→ **What you need to do**
Update the lines below by replacing "document elements" with "page elements" and leaving everything else unchanged. Leave the pictures out of your answer.

→ **Data in this exercise**
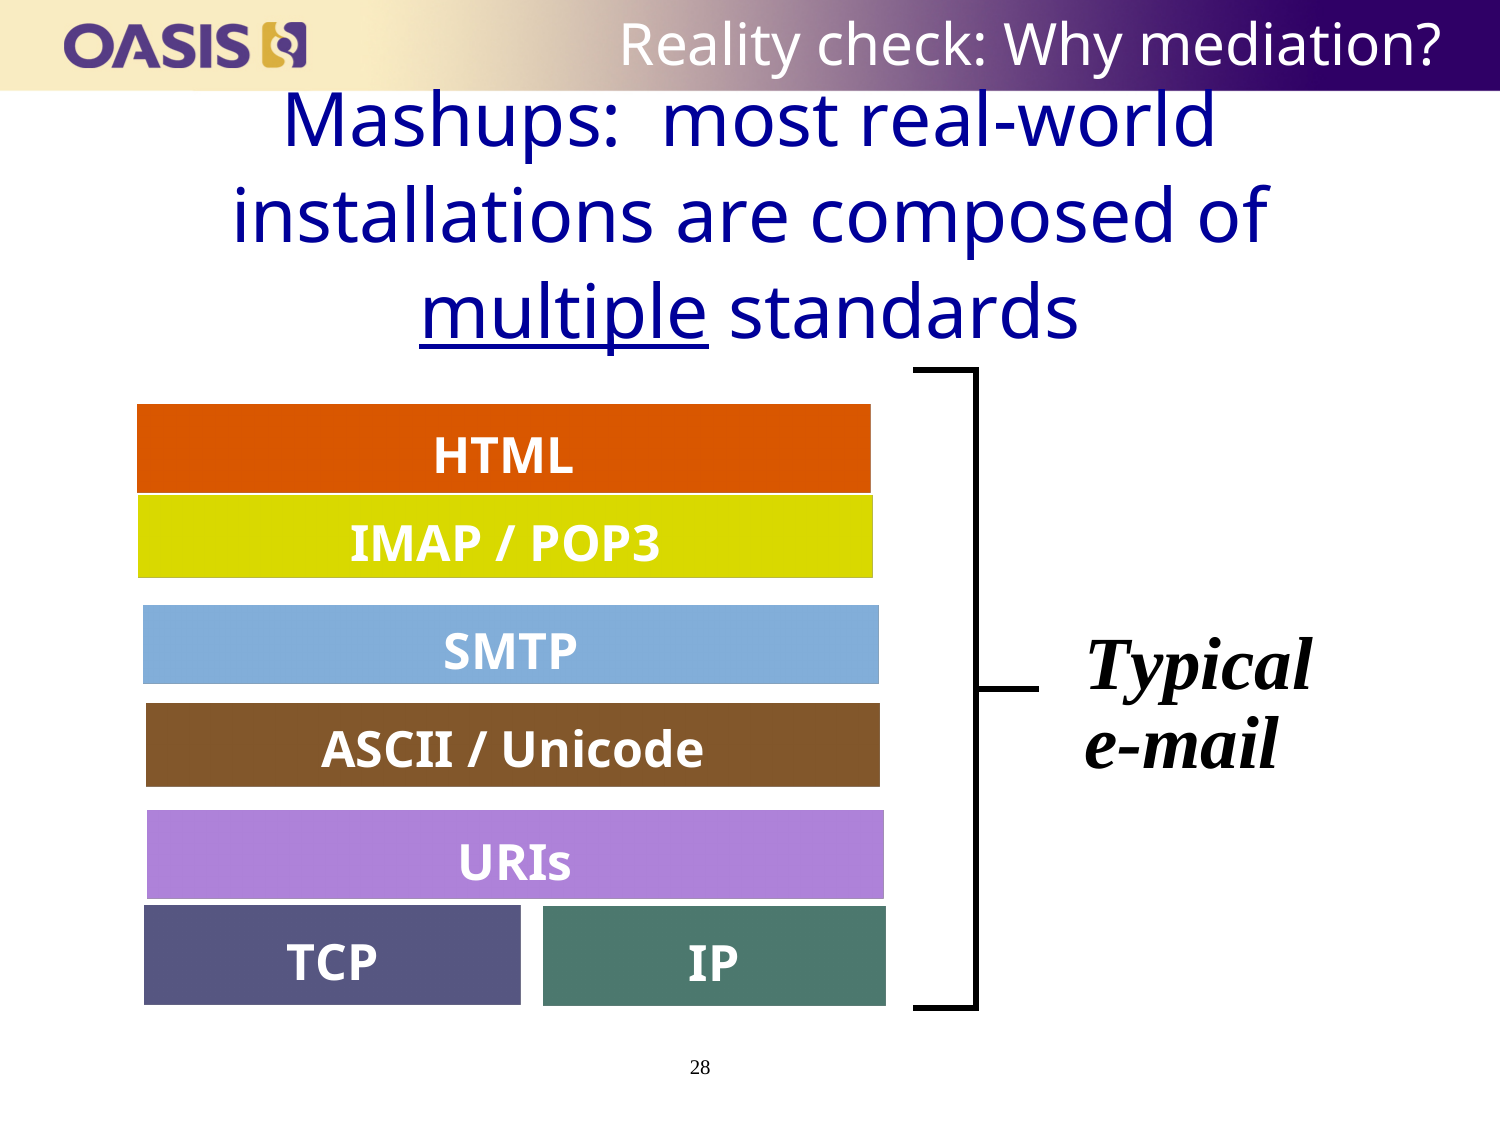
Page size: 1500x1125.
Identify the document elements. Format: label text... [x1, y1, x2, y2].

text_box Reality check: Why mediation? [398, 26, 1474, 91]
picture [0, 0, 1500, 1125]
text_box Typical e-mail [1069, 619, 1401, 793]
title Mashups: most real-world installations are composed of multiple standards [112, 74, 1388, 366]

→ **Task solution**
Page size: 1500x1125.
Identify the page elements. Format: label text... [x1, y1, x2, y2].

text_box Reality check: Why mediation? [398, 26, 1474, 91]
picture [0, 0, 1500, 1125]
text_box Typical e-mail [1069, 619, 1401, 793]
title Mashups: most real-world installations are composed of multiple standards [112, 74, 1388, 366]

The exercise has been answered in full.